Pros:-Smart design, comfortable offset between handle and blade; large tabs on blade
Cons:-Easily bent or broken
-Fiskars does not stand behind product
The Bottom Line: Poor investment for avid gardener or serious DIY. Good investment for light intermittent use. Better than most found in home improvement stores.
Let me begin by saying that I am not a professional landscaper, ditch digger, or tree digger, but I am a serious garden hobbyist and DIY enthusiast. I appreciate a quality tool, and am willing to pay extra for that quality tool.
Recommend this product?
My go-to shovel whenever I am digging a hole for a perennial plant (hostas are my favorite) is a D-handled tile spade--a spade with a short handle, but a long thin blade that lets you really slice into the ground and get some depth to your digging.

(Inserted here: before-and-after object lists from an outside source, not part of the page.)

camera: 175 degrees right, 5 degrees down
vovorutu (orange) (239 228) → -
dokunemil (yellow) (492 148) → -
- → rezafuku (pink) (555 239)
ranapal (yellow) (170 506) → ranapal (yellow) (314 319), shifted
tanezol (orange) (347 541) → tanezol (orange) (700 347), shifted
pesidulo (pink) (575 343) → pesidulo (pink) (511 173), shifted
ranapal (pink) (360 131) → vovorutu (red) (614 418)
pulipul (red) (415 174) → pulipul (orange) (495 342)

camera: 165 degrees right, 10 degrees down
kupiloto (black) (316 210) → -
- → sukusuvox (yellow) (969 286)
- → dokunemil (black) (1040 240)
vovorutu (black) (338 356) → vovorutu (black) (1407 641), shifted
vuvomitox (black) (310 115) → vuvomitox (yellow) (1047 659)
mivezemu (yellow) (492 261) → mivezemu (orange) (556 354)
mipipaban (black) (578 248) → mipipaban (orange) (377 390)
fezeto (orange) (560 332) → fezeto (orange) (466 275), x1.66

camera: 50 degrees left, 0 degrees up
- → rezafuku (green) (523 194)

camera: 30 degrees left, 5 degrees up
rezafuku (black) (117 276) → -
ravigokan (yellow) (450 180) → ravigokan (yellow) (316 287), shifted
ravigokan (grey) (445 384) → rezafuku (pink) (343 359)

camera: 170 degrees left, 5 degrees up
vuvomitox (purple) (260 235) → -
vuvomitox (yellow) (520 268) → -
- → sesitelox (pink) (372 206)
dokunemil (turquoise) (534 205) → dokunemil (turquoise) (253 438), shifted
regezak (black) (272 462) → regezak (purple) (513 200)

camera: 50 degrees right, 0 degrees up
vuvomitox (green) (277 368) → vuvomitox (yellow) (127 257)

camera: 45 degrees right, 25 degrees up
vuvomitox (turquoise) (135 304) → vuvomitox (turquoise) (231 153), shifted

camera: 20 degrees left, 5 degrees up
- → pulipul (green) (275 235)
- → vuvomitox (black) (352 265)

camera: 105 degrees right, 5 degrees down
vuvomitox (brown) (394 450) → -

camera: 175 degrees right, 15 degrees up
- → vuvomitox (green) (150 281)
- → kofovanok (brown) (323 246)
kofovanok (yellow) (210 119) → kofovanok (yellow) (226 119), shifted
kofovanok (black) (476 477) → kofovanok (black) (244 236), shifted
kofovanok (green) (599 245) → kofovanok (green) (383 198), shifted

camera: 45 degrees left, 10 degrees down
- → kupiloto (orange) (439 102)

I learned to use this tool by using my grandfather's Ames True Temper tile spade growing up. I inhereted that spade when he passed on, and I used it for years until it was stolen when I was helping plant trees around the downtown area to give back to the community.
I went to replace that spade, and bought another Ames True Temper "Bulldog" tile spade with a fiberglass handle. The D-handle deformed and the rivets pulled out in my first day of using it to plant hostas. They don't make them like they used to. So, I went back and started looking, when I found these Fiskars implements.
Boy, do they look good when you compare them to everything hanging up at Lowe's, Home Depot or Menard's. The blade on this transplant spade seems to be made of heavy gauge steel with a nice broad step so that you can really push without punishing your foot. The long neck is all steel, and welded to the blade. Of course, there's this cheesy looking orange plastic handle on top of it all, but that seems like something you can look past. It even looks good enough that you'll pay the premium for the shovel--$40 versus the generic $15 offerings. And that "unbreakable" promise in big letters (I'm going by memory here, but that's the way I remember the sticker portraying this shovel) just seals the deal.
I've got to say, the first one I bought worked well. So well, in fact, that I bought 3 more--2 to give as gifts and one extra to keep when I have help. The second one, however, bent the first time I used it to "transplant" a medium sized hosta. The weld had apparently weakened the metal handle. So, I e-mailed Fiskars to get a replacement based upon their unbreakable guarantee. I never got a response. After waiting forever, I went out and bent the handle back, and continued using the handle for really very light digging. Ultimately, the weld broke free from the blade, and I've got a blade and a handle to show for my prized Fiskars implement. My original shovel is still usable, but I won't use it for anything other than super light work, as I have also had the neck on this one bend with reasonable use. If I actually use it for what I want to use it for, it wont' last.
What did I learn? Well, I learned that Fiskars doesn't stand behind their products, and won't even return e-mails.
I also learned that if you want a true transplant shovel, don't look at a big box store. You need to go to a nursery supply store to get a real transplant shovel. "The King of Spades" is the particular brand of spade that l found that lives up to the hype. It's heavy, with serious welds and a 5 year no questions asked guarantee that it won't break. I haven't tested the guarantee yet, as I haven't broken it, but this is the spade that you are looking for if you want a transplant spade that can stand up to actually digging a hole in anything that is not pure sand or loam. Yes, it's considerably more expensive, but not as expensive as breaking two Fiskars spades and being left with nothing.
As much as I would like to give a positive nod to this Fiskars spade, I cannot recommend a tool that is built better than the average junk but is still not built well enough to use. I especially cannot recommend a tool that is touted as having a lifetime guarantee and sold as unbreakable but is completely unsupported by the company when you contact them upon failure of the tool during reasonable use. If I had been really abusing the tool, I could understand. After all, it's not like I was transplanting shrubs or trees, but small perennials. Shouldn't a "transplant shovel" be able to handle that?